=== Reading passage ===

· · · · ·

Thread: warm standby and reciprocating failover

warm standby and reciprocating failover

From

james bardin

Date:

24 August 2009, 13:45:59

I wasn't sure which list is better suited, so this is cross posted
from pgsql-admin.
-Thanks

On Fri, Aug 21, 2009 at 10:46 AM, james bardin<jbardin@bu.edu> wrote:
> I have a working warm standby system, running 8.4 (thanks for urging
> me to upgrade from the rehdat provided release).
> One of the new requirements is going to be for (a non-DBA) admin to
> easily swap services between the two servers for maintenance.
>
> The first move runs easily as expected- postgres ships the last
> partial wal immediately on shutdown, trigger the standby and we're up.
> I'm now running into issues bringing the first server back up in
> standby mode. After the second server finishes recovery, the major
> number of the wal files is incremented (say from  00000001 to
> 00000002), and the 00000002.history file is shipped back to the first
> server. The first server however is still looking for 00000001x files.
>
> Is there a way to ship back the missing information from the recovery
> process, without doing another base backup of data/ ?


On Mon, Aug 24, 2009 at 11:34 AM, james bardin<jbardin@bu.edu> wrote:
> So I've been experimenting with this timeline problem without any success.
> Is it possible that there are changes made during recovery that aren't logged?
>
>
> I tried recovery_target_timeline='X' on the standby, where X is the
> new timeline created after recovery on the new master. This fails,
> with some "unexpected timeline ID" lines and a
> PANIC:  could not locate a valid checkpoint record
>
> I also tried using recovery_target_timeline='latest'. This fell back
> gracefully to an earlier state, but changes were lost. Also, it never
> waited on pg_standby, and finished recovering immediately.

· · · · ·

=== Dataset ===
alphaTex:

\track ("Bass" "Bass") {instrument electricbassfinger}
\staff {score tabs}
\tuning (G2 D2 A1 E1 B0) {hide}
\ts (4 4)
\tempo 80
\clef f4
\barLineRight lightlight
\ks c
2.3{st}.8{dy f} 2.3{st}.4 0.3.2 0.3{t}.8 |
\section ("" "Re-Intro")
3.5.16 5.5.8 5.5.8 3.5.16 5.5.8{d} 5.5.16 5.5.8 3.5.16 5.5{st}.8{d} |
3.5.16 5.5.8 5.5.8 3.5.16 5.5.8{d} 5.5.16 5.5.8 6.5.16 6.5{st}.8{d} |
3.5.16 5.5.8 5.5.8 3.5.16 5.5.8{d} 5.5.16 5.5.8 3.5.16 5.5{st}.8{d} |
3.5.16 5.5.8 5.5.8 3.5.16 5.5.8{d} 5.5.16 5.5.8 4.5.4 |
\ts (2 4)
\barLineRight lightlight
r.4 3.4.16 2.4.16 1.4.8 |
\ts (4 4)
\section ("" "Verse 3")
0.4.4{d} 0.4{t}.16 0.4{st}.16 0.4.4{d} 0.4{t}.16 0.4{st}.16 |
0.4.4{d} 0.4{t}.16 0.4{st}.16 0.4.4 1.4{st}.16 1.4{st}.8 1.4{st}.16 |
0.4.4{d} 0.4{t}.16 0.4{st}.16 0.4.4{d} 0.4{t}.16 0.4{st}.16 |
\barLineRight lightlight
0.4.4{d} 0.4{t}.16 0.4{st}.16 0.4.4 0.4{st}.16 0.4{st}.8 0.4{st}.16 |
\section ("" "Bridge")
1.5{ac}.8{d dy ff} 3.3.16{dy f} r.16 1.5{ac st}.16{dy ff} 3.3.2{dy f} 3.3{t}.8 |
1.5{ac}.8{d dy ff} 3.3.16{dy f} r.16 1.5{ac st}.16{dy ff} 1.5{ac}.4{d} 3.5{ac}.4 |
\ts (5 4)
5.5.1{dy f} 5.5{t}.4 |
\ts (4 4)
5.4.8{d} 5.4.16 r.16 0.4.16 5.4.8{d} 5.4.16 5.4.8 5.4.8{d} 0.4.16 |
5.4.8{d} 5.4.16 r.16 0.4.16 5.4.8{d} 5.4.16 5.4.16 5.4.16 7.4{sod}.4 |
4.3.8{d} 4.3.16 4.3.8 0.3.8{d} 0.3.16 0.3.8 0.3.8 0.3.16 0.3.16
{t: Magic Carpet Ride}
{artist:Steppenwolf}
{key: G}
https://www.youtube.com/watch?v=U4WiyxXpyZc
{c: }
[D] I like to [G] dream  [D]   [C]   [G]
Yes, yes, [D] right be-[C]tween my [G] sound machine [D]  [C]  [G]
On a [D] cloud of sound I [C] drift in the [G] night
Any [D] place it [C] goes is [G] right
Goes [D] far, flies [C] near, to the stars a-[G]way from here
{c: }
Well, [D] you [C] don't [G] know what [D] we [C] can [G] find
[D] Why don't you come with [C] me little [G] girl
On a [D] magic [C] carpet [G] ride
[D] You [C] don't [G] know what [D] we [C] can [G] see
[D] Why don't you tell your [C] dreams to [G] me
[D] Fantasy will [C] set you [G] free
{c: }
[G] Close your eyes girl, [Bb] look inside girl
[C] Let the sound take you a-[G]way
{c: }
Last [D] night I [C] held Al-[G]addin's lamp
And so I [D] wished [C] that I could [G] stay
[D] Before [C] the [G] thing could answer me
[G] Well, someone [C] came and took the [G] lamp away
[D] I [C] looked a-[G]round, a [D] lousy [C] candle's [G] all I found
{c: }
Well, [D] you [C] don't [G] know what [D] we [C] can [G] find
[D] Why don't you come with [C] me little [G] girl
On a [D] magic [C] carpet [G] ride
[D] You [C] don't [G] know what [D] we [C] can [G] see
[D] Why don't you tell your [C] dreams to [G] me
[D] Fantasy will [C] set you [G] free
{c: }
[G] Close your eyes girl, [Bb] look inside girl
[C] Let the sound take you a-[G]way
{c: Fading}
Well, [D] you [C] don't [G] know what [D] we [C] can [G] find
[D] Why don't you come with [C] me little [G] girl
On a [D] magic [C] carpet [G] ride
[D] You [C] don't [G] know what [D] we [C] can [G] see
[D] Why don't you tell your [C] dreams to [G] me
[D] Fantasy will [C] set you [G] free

· · · · ·

=== Task 1 ===
According to the warm standby failover thread, why does the first move of services to the second server go smoothly?
=== Task 2 ===
Reproduce the warm standby failover thread from "On Fri, Aug" up to and including "for 00000001x files.".

=== Correct response 1 ===
On shutdown, PostgreSQL immediately ships the last partial WAL file to the standby. The standby can then be triggered and brought up.

=== Correct response 2 ===
On Fri, Aug 21, 2009 at 10:46 AM, james bardin<jbardin@bu.edu> wrote:
> I have a working warm standby system, running 8.4 (thanks for urging
> me to upgrade from the rehdat provided release).
> One of the new requirements is going to be for (a non-DBA) admin to
> easily swap services between the two servers for maintenance.
>
> The first move runs easily as expected- postgres ships the last
> partial wal immediately on shutdown, trigger the standby and we're up.
> I'm now running into issues bringing the first server back up in
> standby mode. After the second server finishes recovery, the major
> number of the wal files is incremented (say from  00000001 to
> 00000002), and the 00000002.history file is shipped back to the first
> server. The first server however is still looking for 00000001x files.